§ **Goal of the exercise**: Would you output the listing exactly, with every image omitted?

§ **Source data**:

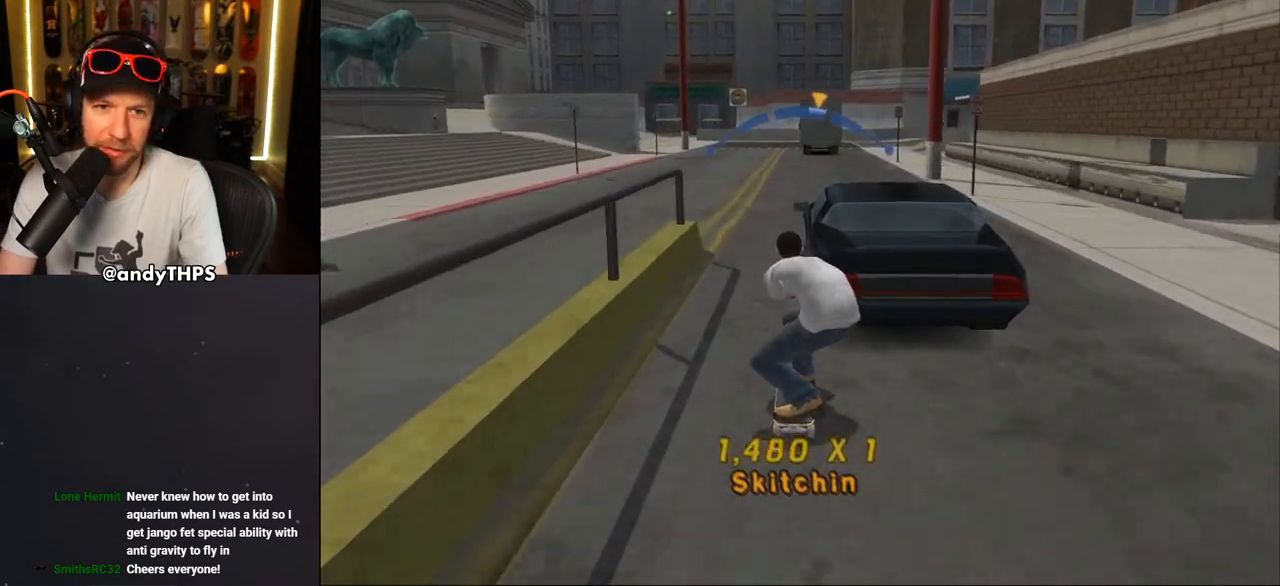
{"buttons": ["CROSS"], "left_stick": "center", "right_stick": "center", "events": []}
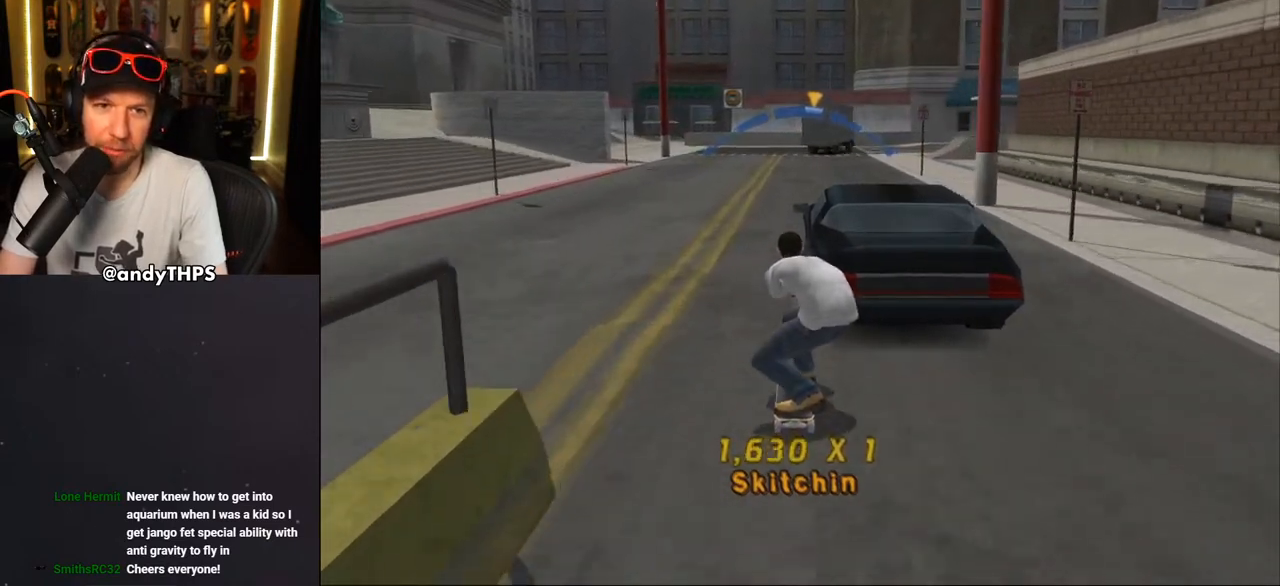
{"buttons": ["CROSS"], "left_stick": "center", "right_stick": "center", "events": [[400, "DPAD_RIGHT", "down"], [467, "DPAD_RIGHT", "up"]]}
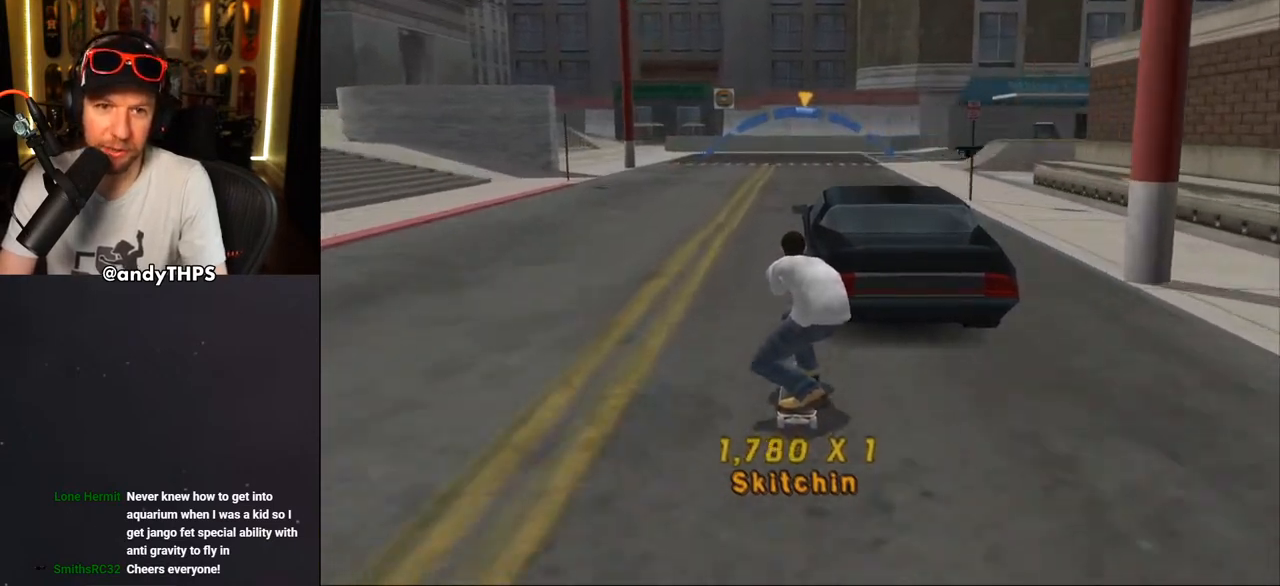
{"buttons": ["CROSS", "DPAD_UP", "DPAD_LEFT"], "left_stick": "center", "right_stick": "center", "events": [[467, "DPAD_LEFT", "down"], [483, "DPAD_UP", "down"]]}
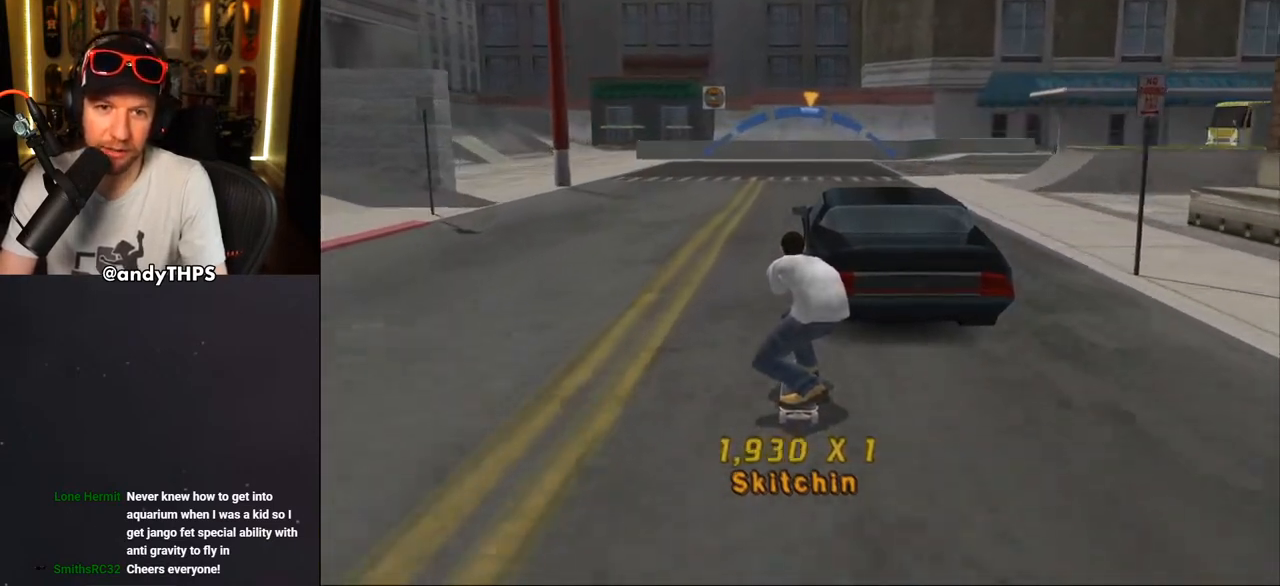
{"buttons": ["CROSS", "DPAD_DOWN"], "left_stick": "center", "right_stick": "center", "events": [[33, "DPAD_LEFT", "up"], [33, "DPAD_UP", "up"], [483, "DPAD_DOWN", "down"]]}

§ **Output below**:
{"buttons": ["CROSS"], "left_stick": "center", "right_stick": "center", "events": []}
{"buttons": ["CROSS"], "left_stick": "center", "right_stick": "center", "events": [[400, "DPAD_RIGHT", "down"], [467, "DPAD_RIGHT", "up"]]}
{"buttons": ["CROSS", "DPAD_UP", "DPAD_LEFT"], "left_stick": "center", "right_stick": "center", "events": [[467, "DPAD_LEFT", "down"], [483, "DPAD_UP", "down"]]}
{"buttons": ["CROSS", "DPAD_DOWN"], "left_stick": "center", "right_stick": "center", "events": [[33, "DPAD_LEFT", "up"], [33, "DPAD_UP", "up"], [483, "DPAD_DOWN", "down"]]}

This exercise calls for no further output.